Once everyone has health insurance, Dr. Porter says the next steps are to increase value. Start out by measuring and reporting meaningful consumer-friendly outcomes on every provider, doctor and hospital. Wellness and prevention should be covered, preferably as a bundled package of services. Services should be organized around ‘conditions,’ (e.g., heart attack) not around location (e.g., the hospital) and payments should be bundled in a manner that pays for the condition ‘episode.’ Providers that achieve high quality and low cost for their conditions should be rewarded with more business, but not to the point where they achieve monopolies. The electronic health record will support reform, not drive it. In contrast, enabling patients to be better participants in their own care is a critically important part of health reform. New organizations in D.C. will be necessary to regulate all of this.
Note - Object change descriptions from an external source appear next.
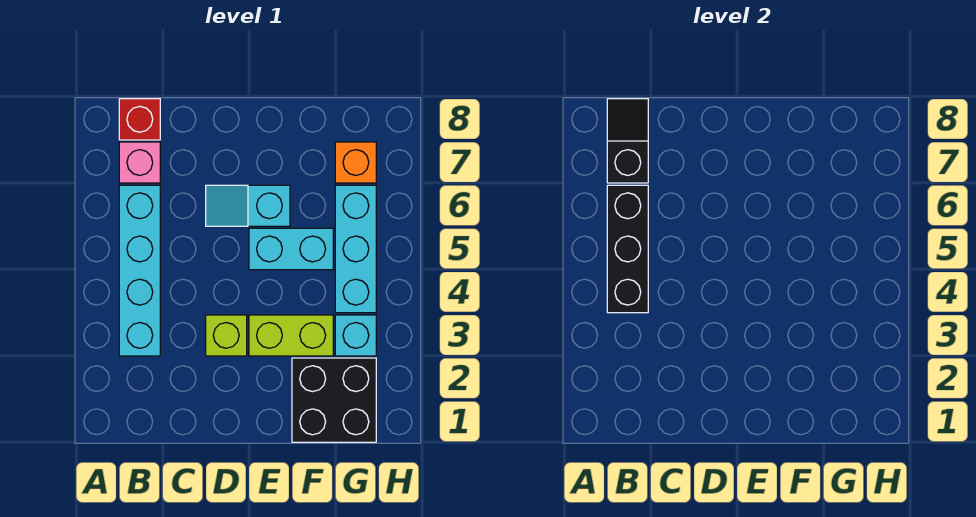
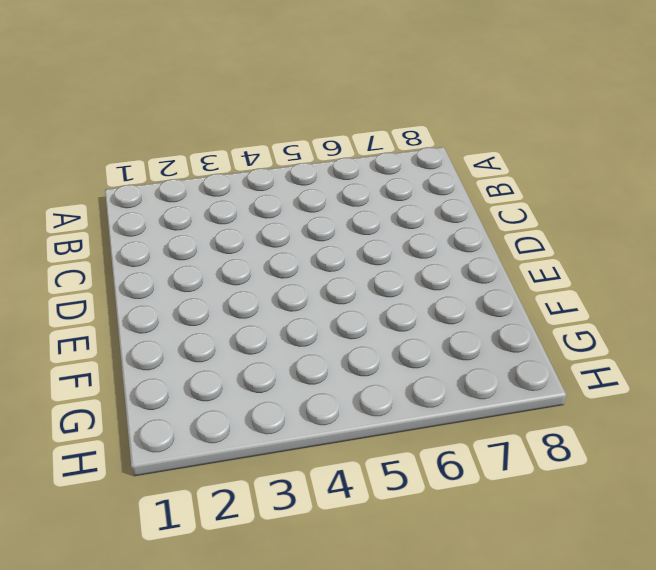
none -> cyan brick B3:B6 level 1
none -> pink brick B7 level 1
none -> red brick B8 level 1

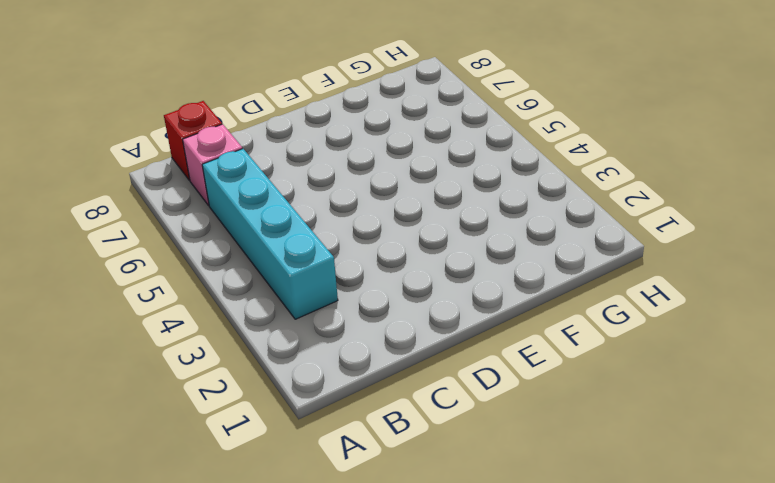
none -> lime brick D3 level 1
none -> cyan slope D6:E6 level 1 top E
none -> lime brick E3:F3 level 1

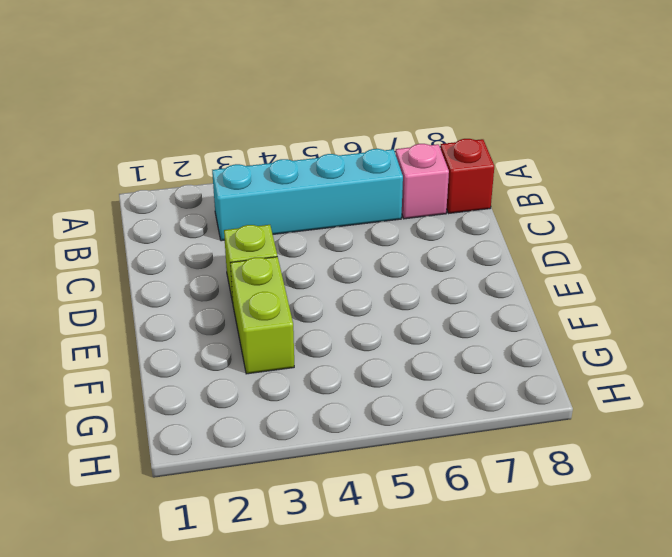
none -> cyan slope D6:E6 level 1 top E
none -> cyan brick E5:F5 level 1
none -> black brick F1:G2 level 1

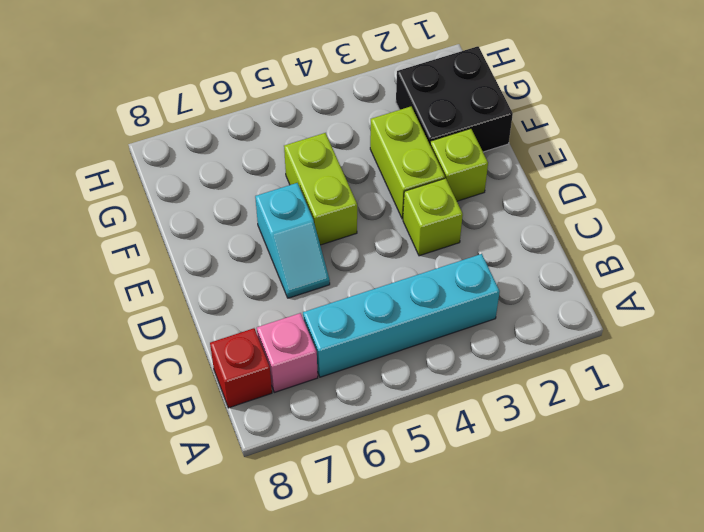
lime brick E2 level 1 -> none
lime brick E5:F5 level 1 -> cyan brick E5:F5 level 1
none -> cyan brick G3 level 1
none -> cyan brick G4:G6 level 1
none -> orange brick G7 level 1

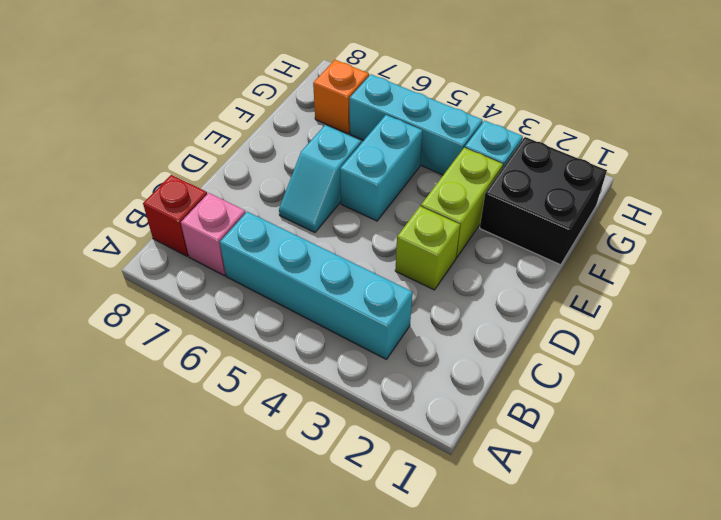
none -> black brick B4:B6 level 2
none -> black slope B7:B8 level 2 top 7

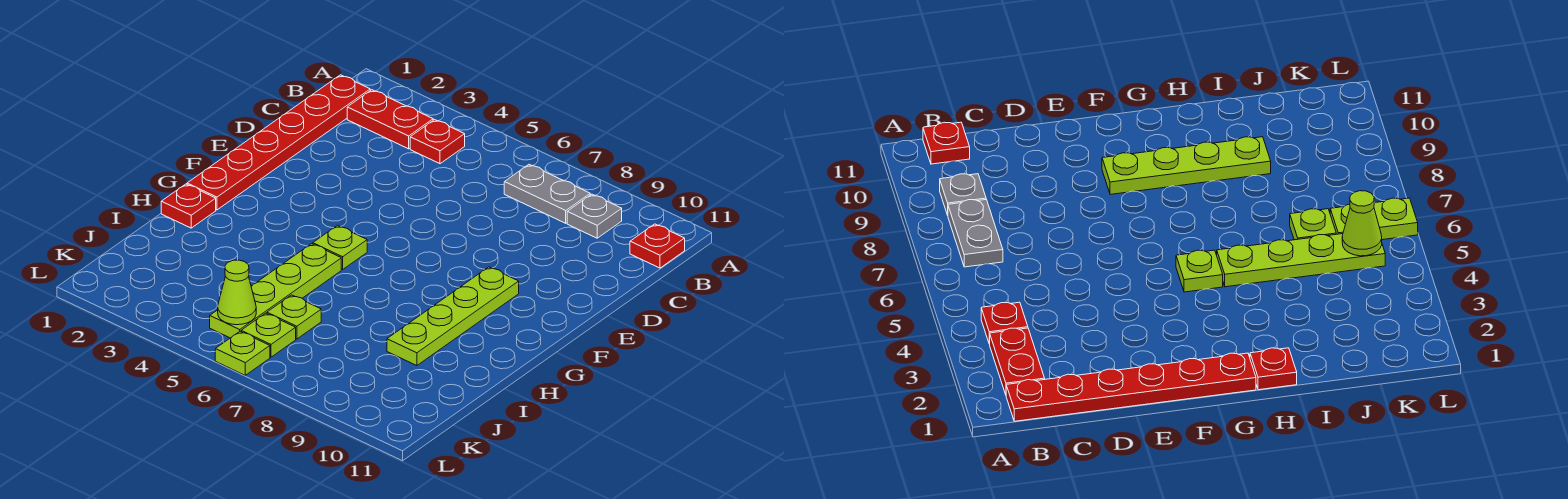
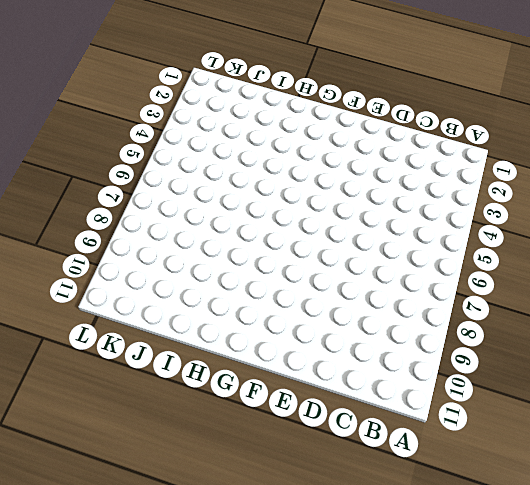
none -> red plate B1:G1 level 1
none -> red plate B2:B3 level 1
none -> red plate B4 level 1

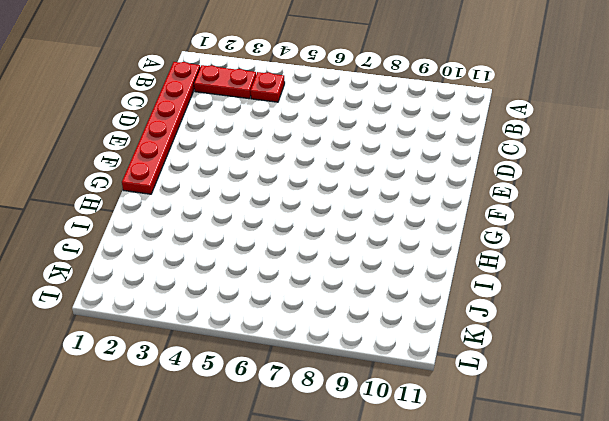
none -> grey plate B7:B8 level 1
none -> grey plate B9 level 1
none -> red plate B11 level 1

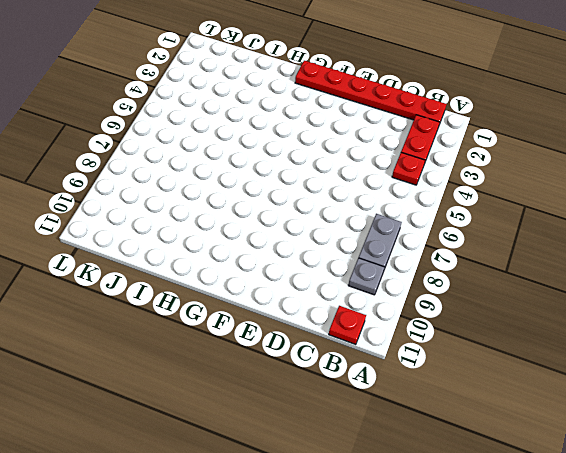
none -> lime plate F9:I9 level 1
none -> lime plate G5 level 1
none -> red plate H1 level 1

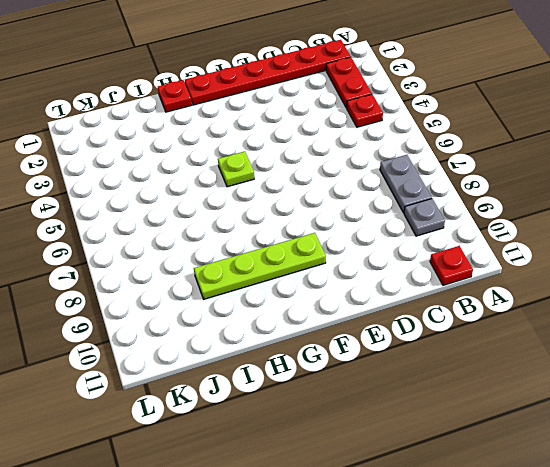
none -> lime plate H5:K5 level 1
none -> lime plate J6 level 1
none -> lime plate K6 level 1

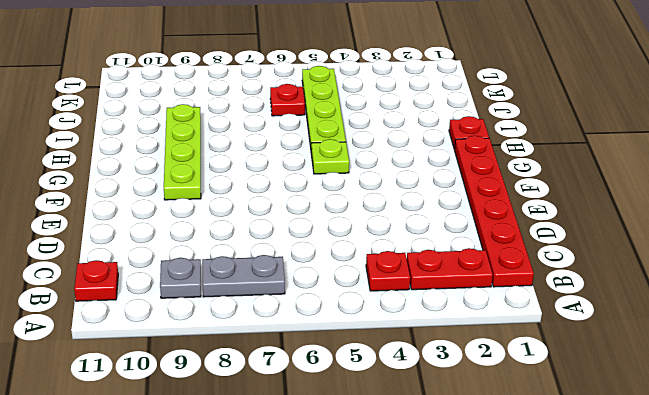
red plate J6 level 1 -> lime plate J6 level 1
none -> lime plate K6 level 1
none -> lime plate L6 level 1
none -> lime cone K5 level 2

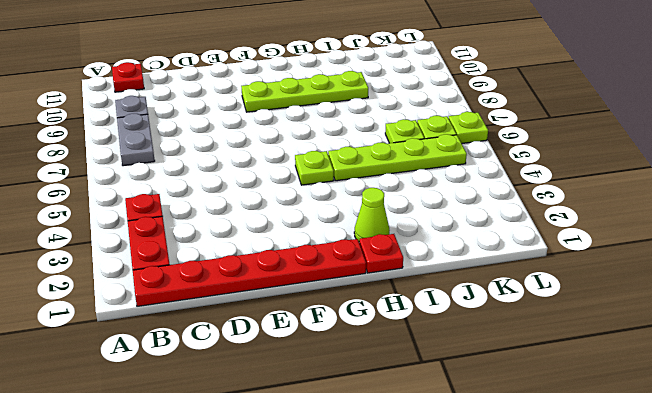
lime cone H2 level 1 -> lime cone K5 level 2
In addition, while Dr. Porter is all about outcomes, the DMCB isn't too sure that insurers can be necessarily blamed for trumping the denominator function of 'value' [defined as 'outcome/price'] because purchasers want the lowest premium possible. Unfortunately, that can mean coverage denials, cherry picking and consumer cost sharing -- and not being enlightened, having open season enrollment and accepting a high medical loss ratio.
Dr. Porter seems to think of insurers as large utilities or intermediaries that package and deliver services, when what they're all about is transferring risk. That's a definitional problem, not a show stopper.
The DMCB really likes Dr. Porter's recognition that patient-consumers need to become active in managing their own conditions. To celebrate, it had seconds on its lunchtime soup).